# Textfeld Inhalt löschen



## Lexi (14. Jan 2009)

Ich habe ein Textfeld, in welches ich was eingebe.
Das Eingegebe wird dann ausgelesen und damit wird dann weitergearbeitet.
Jetzt erfordert mein Programm aber, dass man kurze Zeit später wieder einen Text eingibt.
Ich finde es ein wenig läßtig, jedesmal den bereits eingetippten Text wieder zu löschen.
Gibt es eine Möglichkeit per Button den Inhalt des Textfeldes zu löschen ?

mfG Lexi


----------



## L-ectron-X (14. Jan 2009)

Ja.
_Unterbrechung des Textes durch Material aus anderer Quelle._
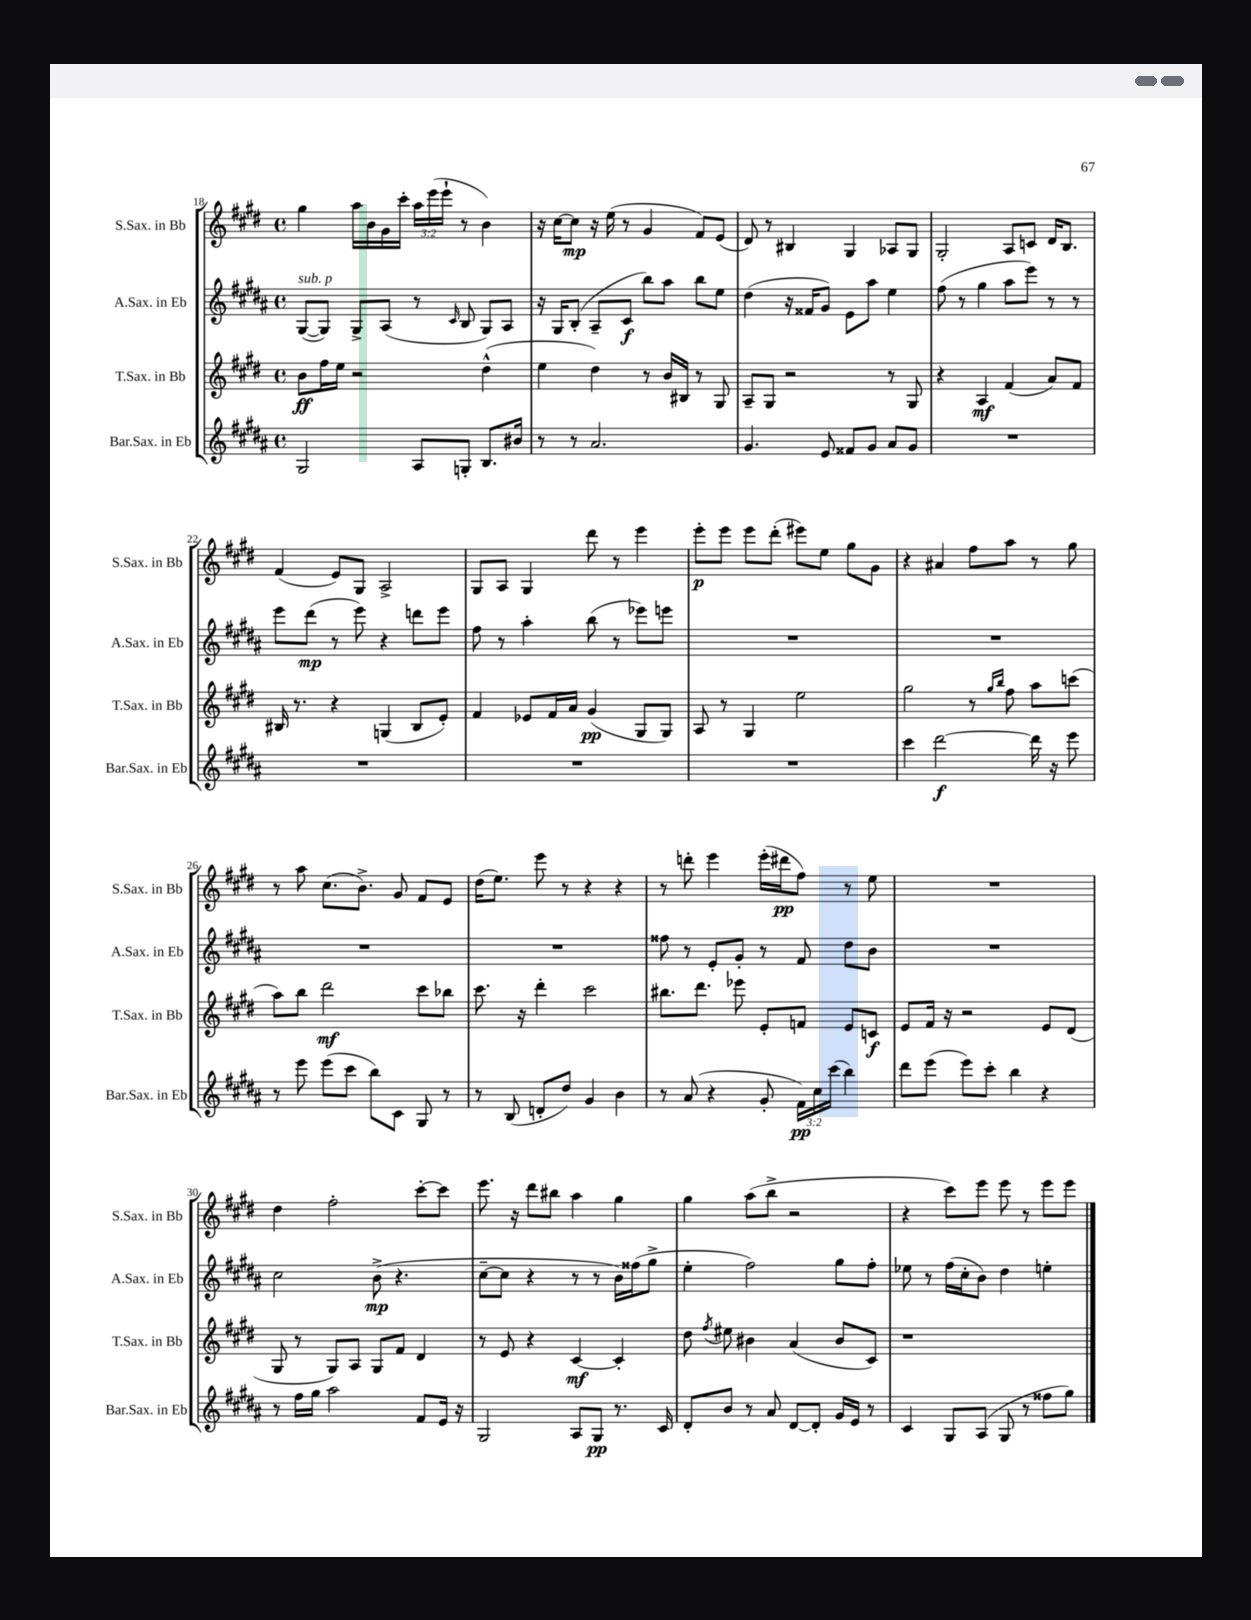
<<
\new StaffGroup <<
\new Staff = "s0" \with { instrumentName = "S.Sax. in Bb" shortInstrumentName = "S.Sax. in Bb" } {
    \clef treble \key e \major \defaultTimeSignature \time 4/4 \override Staff.TupletNumber.text = #tuplet-number::calc-fraction-text
    \autoBeamOff gis''4 a''16[ b'16 gis'16 cis'''16]-. \tuplet 3/2 { a''16[ e'''16( e'''16]-! } r8 b'4) |
    r16 cis''16[~ cis''8]\mp r16 e''16( r8 gis'4 fis'8[) e'8]( |
    dis'8) r8 bis4 gis4 aes8[ gis8] |
    gis2-. a8[ c'8] dis'16[ b8.] |
    fis'4( e'8[) gis8] a2-> |
    gis8[ a8] gis4 dis'''8 r8 e'''4 |
    e'''8[-.\p e'''8] e'''8[ dis'''8]-.( eis'''8[) e''8] gis''8[ gis'8] |
    r4 ais'4 fis''8[ a''8] r8 gis''8 |
    r8 a''8 cis''8.[( b'8.]->) gis'8 fis'8[ e'8] |
    dis''16[( e''8.]) e'''8 r8 r4 r4 |
    r8 d'''8-. e'''4 e'''16[-.( dis'''16\pp fis''8]) r8 e''8 |
    R1 |
    dis''4 fis''2-. cis'''8[~-. cis'''8] |
    e'''8. r16 dis'''8[ bis''8] a''4 gis''4 |
    gis''4 a''8[( b''8]-> r2 |
    r4 cis'''8[) e'''8] e'''8 r8 e'''8[ e'''8] \bar "|." |
}
\new Staff = "s1" \with { instrumentName = "A.Sax. in Eb" shortInstrumentName = "A.Sax. in Eb" } {
    \clef treble \key b \major \defaultTimeSignature \time 4/4
    \autoBeamOff gis8[~^\markup { \italic "sub. p" }( gis8]) gis8[-> ais8]( r8 \grace { cis'16 } b8 gis8[) ais8] |
    r16 gis16[ b8]-.( ais8[-- cis'8]\f b''8[) ais''8] b''8[ e''8] |
    dis''4( r16 fisis'16[ gis'8]) e'8[ ais''8] e''4 |
    fis''8( r8 gis''4 ais''8[ e'''8]) r8 r8 |
    e'''8[ dis'''8]\mp( r8 e'''8) r4 d'''8[ e'''8] |
    fis''8 r8 ais''4-. b''8( r8 ees'''8[) e'''8] |
    R1 |
    R1 |
    R1 |
    R1 |
    fisis''8 r8 e'8[-. gis'8]-. r8 fis'8 dis''8[ b'8] |
    R1 |
    cis''2 b'8->\mp( r4. |
    cis''8[~-- cis''8] r4 r8 r8 b'16[) fisis''16( gis''8]-> |
    e''4-. fis''2) gis''8[ fis''8]-. |
    ees''8 r8 fis''16[( cis''16-. b'8]) dis''4 e''4-. \bar "|." |
}
\new Staff = "s2" \with { instrumentName = "T.Sax. in Bb" shortInstrumentName = "T.Sax. in Bb" } {
    \clef treble \key e \major \defaultTimeSignature \time 4/4
    \autoBeamOff b'8[\ff fis''16 e''16] r2 dis''4-^( |
    e''4 dis''4) r8 b'16[ bis16] r8 gis8 |
    a8[-- gis8] r2 r8 gis8 |
    r4 a4\mf fis'4( a'8[) fis'8] |
    bis16 r8. r4 g4( bis8[ e'8]-.) |
    fis'4 ees'8[ fis'16 a'16] gis'4\pp( gis8[ gis8]) |
    a8 r8 gis4 e''2 |
    gis''2 r8 \grace { gis''16[ b''16] } fis''8 a''8[ c'''8]( |
    a''8[) b''8] dis'''2\mf cis'''8[ bes''8] |
    cis'''8. r16 dis'''4-. cis'''2 |
    bis''8.[ dis'''8.] ees'''8 e'8[-. f'8] e'8[ c'8]\f |
    e'8[ fis'16] r16 r2 e'8[ dis'8]( |
    gis8 r8 gis8[) a8] gis8[ fis'8] dis'4 |
    r8 e'8 r4 cis'4~\mf cis'4-. |
    dis''8 \acciaccatura { fis''8 } eis''8 bis'4 a'4( bis'8[ cis'8]) |
    r1 \bar "|." |
}
\new Staff = "s3" \with { instrumentName = "Bar.Sax. in Eb" shortInstrumentName = "Bar.Sax. in Eb" } {
    \clef treble \key b \major \defaultTimeSignature \time 4/4 \override Staff.TupletNumber.text = #tuplet-number::calc-fraction-text
    \autoBeamOff gis2 ais8[ g8]-. b8.[ bis'16] |
    r8 r8 ais'2. |
    gis'4. e'8 fisis'8[ gis'8] ais'8[ gis'8] |
    R1 |
    R1 |
    R1 |
    R1 |
    cis'''4 dis'''2~\f dis'''16 r16 e'''8 |
    r8 e'''8 e'''8[( cis'''8] b''8[) cis'8] gis8 r8 |
    r8 b8( d'8[-. dis''8]) gis'4 b'4 |
    r8 ais'8( r4 gis'8-. \tuplet 3/2 { fis'16[\pp) cis''16 cis'''16]( } b''4) |
    dis'''8[ e'''8]( e'''8[) cis'''8]-. b''4 r4 |
    r8 fis''16[ gis''16] ais''2 fis'8[ e'16] r16 |
    gis2 ais8[ gis8]\pp r8. cis'16 |
    dis'8[-. b'8] r8 ais'8 dis'8[~ dis'8]-. gis'16[ e'16] r8 |
    cis'4 gis8[ ais8]( gis8 r8 fisis''8[ gis''8]) \bar "|." |
}
>>
>>
\layout { \context { \Score currentBarNumber = #18 } }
Stelle die Frage nochmals konkreter.

Das Textfeld löscht du mit

tf.setText("");

Du kannst auch einen FocusListener anhängen und den Inhalt markieren. Dann wird er automatisch beim erneuten Eintrag ins Textfeld gelöscht.


----------



## Lexi (14. Jan 2009)

L-ectron-X hat gesagt.:
			
		

> Das Textfeld löscht du mit
> 
> tf.setText("");



Das ist genau das, was ich brauche, danke sehr 

Hätte ich im Prinzip auch selber drauf kommen können-.-
Das ist der Nachtteil wenn man nur einzelne CodeStücke erklärt bekommt und das Gesamte mehr oder weniger außen vor bleibt...


----------